News

ExPlay 2012: Thought Den's Ben Templeton on mobile gaming's mission to make museums more interesting

#ExPlay12 Getting smart with smartphones

ExPlay 2012: Thought Den's Ben Templeton on mobile gaming's mission to make museums more interesting
"We like to make museums more interesting," explained Ben Templeton at the start of his ExPlay talk.

As the creative director of Thought Den – a service agency that's focused on fun educational games – Templeton pitches game designs to charitable organisations and museums, and it's a process that's produced some interesting concepts.

When Thought Den was pitching to the TATE, for instance, it produced a concept called TamigARTchi, which tasked players with looking after Tracey Emin in her studio, looking after the outspoken English artist and feeding her doses of gin.

Not just about Apple

Templeton reckons Emin would have been on-board with the idea, but in the end, Thought Den developed Magic Tate Ball instead – an app that recognises a user's location and displays the most appropriate piece of art based on the lighting, weather, time and place.

Thought Den's other projects include Survival – a wildlife quiz created for Bristol-based charity Wildscreen.

The charity was keen to launch the game on Android as well as iOS, and the project taught Templeton that "it's not just about Apple anymore."

Survival garnered a total of 35,000 downloads across both Android and iOS.

The other main lesson Thought Den took away from Survival is that "HTML5 and JavaScript works a treat, if you don't mind outputting 14 versions of each graphic."

Featured all over

Templeton also explained the value of a featured spot from Apple.

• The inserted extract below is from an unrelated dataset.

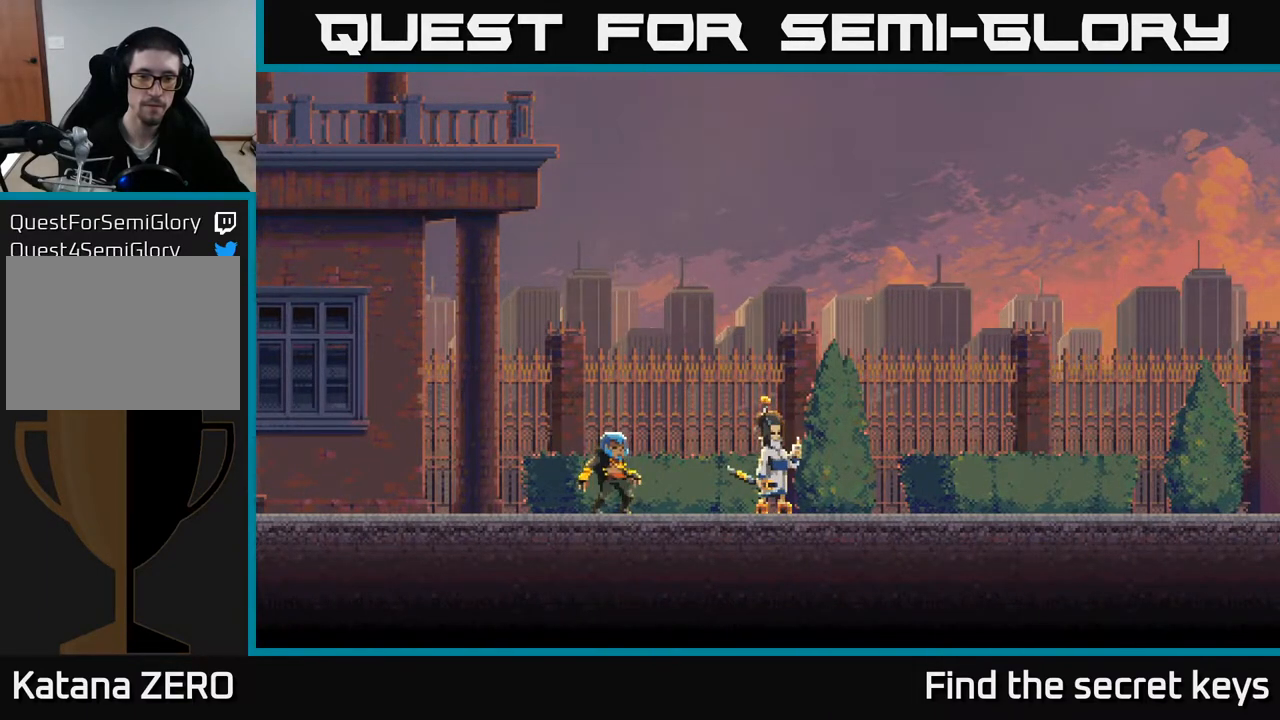
{"buttons": ["A"], "left_stick": "center", "right_stick": "center", "events": [[467, "A", "down"]]}
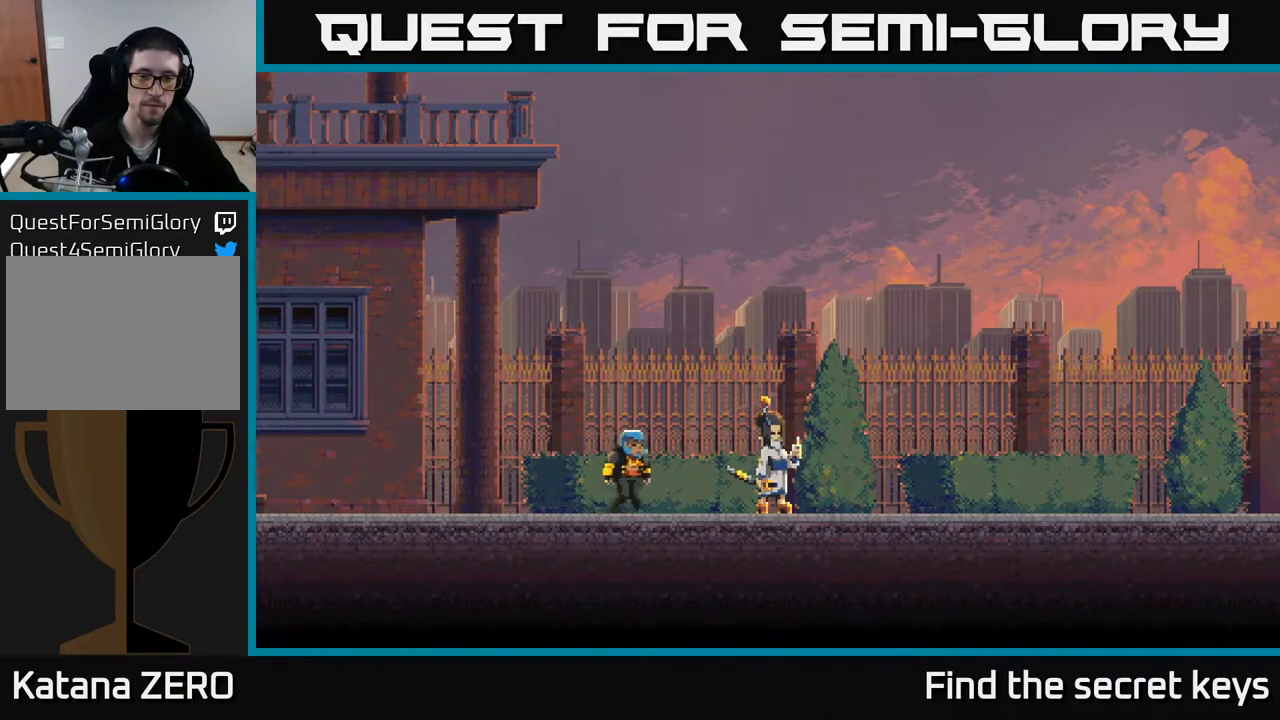
{"buttons": [], "left_stick": "center", "right_stick": "center", "events": [[117, "A", "up"]]}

One of the studio's apps was picking up 50 downloads a day around launch. After being featured on the homepage, downloads soared to 4,000 per day.

And it's not just Apple that can feature your game. Thought Den has seen significant download spikes after being featured in national newspapers. Even a tweet from UK performer Derren Brown produced a noticeable download spike.

"Marketing is essential," Templeton said. "Annoying and essential."